Most importantly, treat GPT-5.1-Codex-Max as a very capable collaborator, not an infallible automaton. Its compaction feature gives you continuity over huge tasks; your engineering practices give it direction, safety, and quality control.
Conclusion: making compaction your ally in multi-hour refactors
GPT-5.1-Codex-Max’s compaction feature solves one of the most painful limits of earlier AI coding models: losing context mid-project. By automatically summarizing and pruning history, it can operate coherently over millions of tokens and 24+ hour runs, making project-scale refactors, deep debugging, and complex feature work realistic for a single long-lived agent.
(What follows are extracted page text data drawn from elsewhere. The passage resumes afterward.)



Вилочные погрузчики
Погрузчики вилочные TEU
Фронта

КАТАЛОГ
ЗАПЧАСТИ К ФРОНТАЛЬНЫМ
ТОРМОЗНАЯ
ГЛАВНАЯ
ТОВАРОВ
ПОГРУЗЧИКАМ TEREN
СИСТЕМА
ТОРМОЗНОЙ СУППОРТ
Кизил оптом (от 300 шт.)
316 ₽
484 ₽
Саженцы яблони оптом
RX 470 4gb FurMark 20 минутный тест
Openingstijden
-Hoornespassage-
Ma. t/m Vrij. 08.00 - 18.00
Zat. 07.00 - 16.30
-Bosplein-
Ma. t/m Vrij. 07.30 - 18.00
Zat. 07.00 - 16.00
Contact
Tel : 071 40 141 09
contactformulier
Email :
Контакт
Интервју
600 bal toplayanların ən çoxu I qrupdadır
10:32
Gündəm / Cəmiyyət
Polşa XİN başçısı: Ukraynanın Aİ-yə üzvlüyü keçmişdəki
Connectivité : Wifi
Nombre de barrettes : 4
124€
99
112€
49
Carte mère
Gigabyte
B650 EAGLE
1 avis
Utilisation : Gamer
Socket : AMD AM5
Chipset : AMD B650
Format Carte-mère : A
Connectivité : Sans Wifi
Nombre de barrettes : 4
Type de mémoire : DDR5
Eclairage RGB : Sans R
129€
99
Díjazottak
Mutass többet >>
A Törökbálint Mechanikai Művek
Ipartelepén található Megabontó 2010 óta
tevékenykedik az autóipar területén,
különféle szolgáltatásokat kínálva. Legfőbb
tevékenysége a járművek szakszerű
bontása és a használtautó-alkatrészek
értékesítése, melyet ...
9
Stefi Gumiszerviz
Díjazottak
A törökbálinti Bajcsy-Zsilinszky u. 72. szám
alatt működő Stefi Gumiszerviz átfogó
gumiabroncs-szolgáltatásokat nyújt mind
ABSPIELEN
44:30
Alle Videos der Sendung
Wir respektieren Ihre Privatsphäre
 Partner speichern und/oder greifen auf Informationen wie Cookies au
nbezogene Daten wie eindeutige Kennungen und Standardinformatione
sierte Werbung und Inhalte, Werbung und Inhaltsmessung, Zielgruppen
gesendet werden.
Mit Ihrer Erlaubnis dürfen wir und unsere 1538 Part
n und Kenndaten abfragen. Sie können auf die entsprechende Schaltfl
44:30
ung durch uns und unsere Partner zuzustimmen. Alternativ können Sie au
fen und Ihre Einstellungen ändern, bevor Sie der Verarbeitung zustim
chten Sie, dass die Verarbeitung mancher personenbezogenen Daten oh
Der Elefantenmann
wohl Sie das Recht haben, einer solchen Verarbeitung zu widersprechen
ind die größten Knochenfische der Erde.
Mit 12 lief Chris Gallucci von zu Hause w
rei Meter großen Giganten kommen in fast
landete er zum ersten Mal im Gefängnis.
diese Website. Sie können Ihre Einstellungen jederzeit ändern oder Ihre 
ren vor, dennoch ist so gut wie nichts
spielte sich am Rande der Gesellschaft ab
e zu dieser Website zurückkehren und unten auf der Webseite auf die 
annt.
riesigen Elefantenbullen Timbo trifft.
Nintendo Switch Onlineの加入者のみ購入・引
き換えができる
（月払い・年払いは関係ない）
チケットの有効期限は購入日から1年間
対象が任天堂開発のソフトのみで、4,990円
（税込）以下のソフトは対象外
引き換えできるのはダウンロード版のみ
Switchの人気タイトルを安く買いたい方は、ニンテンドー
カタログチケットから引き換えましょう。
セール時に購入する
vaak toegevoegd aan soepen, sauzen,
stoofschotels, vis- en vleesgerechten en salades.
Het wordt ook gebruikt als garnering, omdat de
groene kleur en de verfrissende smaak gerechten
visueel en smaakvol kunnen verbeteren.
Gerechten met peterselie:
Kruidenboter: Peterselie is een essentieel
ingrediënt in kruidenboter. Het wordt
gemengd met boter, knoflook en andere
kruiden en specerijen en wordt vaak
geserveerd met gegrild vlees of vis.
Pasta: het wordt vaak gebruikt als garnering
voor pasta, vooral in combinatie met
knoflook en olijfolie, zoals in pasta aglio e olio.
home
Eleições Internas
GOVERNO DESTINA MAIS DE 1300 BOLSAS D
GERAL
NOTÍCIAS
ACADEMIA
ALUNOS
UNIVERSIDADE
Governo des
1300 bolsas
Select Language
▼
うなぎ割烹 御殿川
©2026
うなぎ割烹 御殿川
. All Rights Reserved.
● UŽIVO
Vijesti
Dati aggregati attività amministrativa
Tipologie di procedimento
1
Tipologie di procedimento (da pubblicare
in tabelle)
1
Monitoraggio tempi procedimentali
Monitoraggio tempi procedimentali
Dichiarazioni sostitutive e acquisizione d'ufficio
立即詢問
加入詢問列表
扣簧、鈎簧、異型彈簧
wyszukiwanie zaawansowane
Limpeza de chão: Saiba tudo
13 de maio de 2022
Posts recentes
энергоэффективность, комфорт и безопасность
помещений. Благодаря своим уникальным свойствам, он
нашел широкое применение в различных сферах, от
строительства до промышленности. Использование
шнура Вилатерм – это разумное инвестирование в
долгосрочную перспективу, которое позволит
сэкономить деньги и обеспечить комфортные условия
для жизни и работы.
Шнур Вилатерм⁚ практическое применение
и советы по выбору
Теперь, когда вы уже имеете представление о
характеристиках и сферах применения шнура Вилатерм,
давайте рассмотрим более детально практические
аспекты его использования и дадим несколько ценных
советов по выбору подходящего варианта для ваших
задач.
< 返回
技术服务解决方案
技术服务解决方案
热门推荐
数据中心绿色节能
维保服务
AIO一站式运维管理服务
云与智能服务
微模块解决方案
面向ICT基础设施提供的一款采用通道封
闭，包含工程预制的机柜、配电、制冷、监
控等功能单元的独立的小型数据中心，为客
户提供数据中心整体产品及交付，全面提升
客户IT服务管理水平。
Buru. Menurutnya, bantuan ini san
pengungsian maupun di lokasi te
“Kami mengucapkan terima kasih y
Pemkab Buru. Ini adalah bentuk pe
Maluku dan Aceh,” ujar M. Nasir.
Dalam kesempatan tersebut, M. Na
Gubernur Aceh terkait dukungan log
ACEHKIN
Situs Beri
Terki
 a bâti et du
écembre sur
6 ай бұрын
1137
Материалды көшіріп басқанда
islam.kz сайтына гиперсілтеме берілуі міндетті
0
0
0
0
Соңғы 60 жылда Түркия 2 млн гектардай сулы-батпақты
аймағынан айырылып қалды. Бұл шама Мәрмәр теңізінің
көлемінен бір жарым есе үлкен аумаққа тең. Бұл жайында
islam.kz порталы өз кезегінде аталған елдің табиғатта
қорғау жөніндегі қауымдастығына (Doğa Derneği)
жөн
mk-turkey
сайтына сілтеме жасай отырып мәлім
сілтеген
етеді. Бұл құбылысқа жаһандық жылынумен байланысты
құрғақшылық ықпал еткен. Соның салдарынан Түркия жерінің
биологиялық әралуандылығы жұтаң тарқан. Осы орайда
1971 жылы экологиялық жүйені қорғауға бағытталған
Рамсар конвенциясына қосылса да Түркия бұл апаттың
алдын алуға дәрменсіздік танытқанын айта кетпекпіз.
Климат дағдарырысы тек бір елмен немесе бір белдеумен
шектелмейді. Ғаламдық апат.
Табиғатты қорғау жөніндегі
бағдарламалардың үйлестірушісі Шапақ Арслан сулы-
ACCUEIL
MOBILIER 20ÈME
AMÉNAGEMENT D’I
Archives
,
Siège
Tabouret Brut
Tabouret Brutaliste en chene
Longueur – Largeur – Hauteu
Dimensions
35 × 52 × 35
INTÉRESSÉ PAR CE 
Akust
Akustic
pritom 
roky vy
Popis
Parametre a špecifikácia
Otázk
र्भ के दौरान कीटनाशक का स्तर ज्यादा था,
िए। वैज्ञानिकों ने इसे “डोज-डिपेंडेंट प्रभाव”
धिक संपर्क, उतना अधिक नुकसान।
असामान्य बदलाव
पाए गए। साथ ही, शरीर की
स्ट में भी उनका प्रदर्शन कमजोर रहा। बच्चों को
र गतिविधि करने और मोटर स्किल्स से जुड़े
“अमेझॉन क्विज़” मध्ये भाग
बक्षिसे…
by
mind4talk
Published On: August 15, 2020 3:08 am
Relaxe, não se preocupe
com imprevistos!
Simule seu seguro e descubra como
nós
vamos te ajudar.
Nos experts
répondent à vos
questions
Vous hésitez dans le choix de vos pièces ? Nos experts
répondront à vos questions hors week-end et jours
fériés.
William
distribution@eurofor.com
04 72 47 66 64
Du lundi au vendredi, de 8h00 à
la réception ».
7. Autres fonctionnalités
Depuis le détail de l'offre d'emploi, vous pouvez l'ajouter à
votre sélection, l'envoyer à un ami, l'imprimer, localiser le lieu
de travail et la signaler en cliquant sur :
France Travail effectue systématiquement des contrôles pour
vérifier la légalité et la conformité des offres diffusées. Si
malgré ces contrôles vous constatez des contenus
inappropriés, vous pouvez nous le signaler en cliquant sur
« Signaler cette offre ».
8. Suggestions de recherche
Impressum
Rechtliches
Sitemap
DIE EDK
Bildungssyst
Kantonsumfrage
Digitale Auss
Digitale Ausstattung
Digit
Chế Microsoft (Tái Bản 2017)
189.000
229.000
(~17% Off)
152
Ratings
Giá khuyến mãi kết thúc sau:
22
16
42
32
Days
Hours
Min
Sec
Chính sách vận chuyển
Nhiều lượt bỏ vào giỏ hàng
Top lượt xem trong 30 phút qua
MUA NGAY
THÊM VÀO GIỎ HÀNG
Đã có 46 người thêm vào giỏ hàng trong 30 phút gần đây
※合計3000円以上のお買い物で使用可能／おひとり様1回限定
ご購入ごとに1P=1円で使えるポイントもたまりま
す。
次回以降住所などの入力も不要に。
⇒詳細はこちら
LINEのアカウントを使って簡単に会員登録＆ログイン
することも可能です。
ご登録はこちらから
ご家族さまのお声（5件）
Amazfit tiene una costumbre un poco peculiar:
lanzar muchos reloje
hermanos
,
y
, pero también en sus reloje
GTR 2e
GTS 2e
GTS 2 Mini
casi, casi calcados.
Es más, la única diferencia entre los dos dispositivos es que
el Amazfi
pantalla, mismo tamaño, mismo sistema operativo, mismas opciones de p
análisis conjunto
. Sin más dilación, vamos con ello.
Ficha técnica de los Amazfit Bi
To get real value out of it, you should:
- Choose GPT-5.1-Codex-Max for large, long-running coding tasks where context continuity matters.
- Structure your instructions, notes, and repo files so they survive and guide compaction.
- Run multi-hour sessions in Codex with periodic summaries and explicit plans that the model can carry forward.
- Layer Codex’s built-in compaction with your own orchestration (summaries, checkpoints, CI) for maximum reliability.
If you adopt these practices, GPT-5.1-Codex-Max can evolve from “smart autocomplete” into a persistent engineering partner that stays on track from the first commit in your refactor branch to the final green build.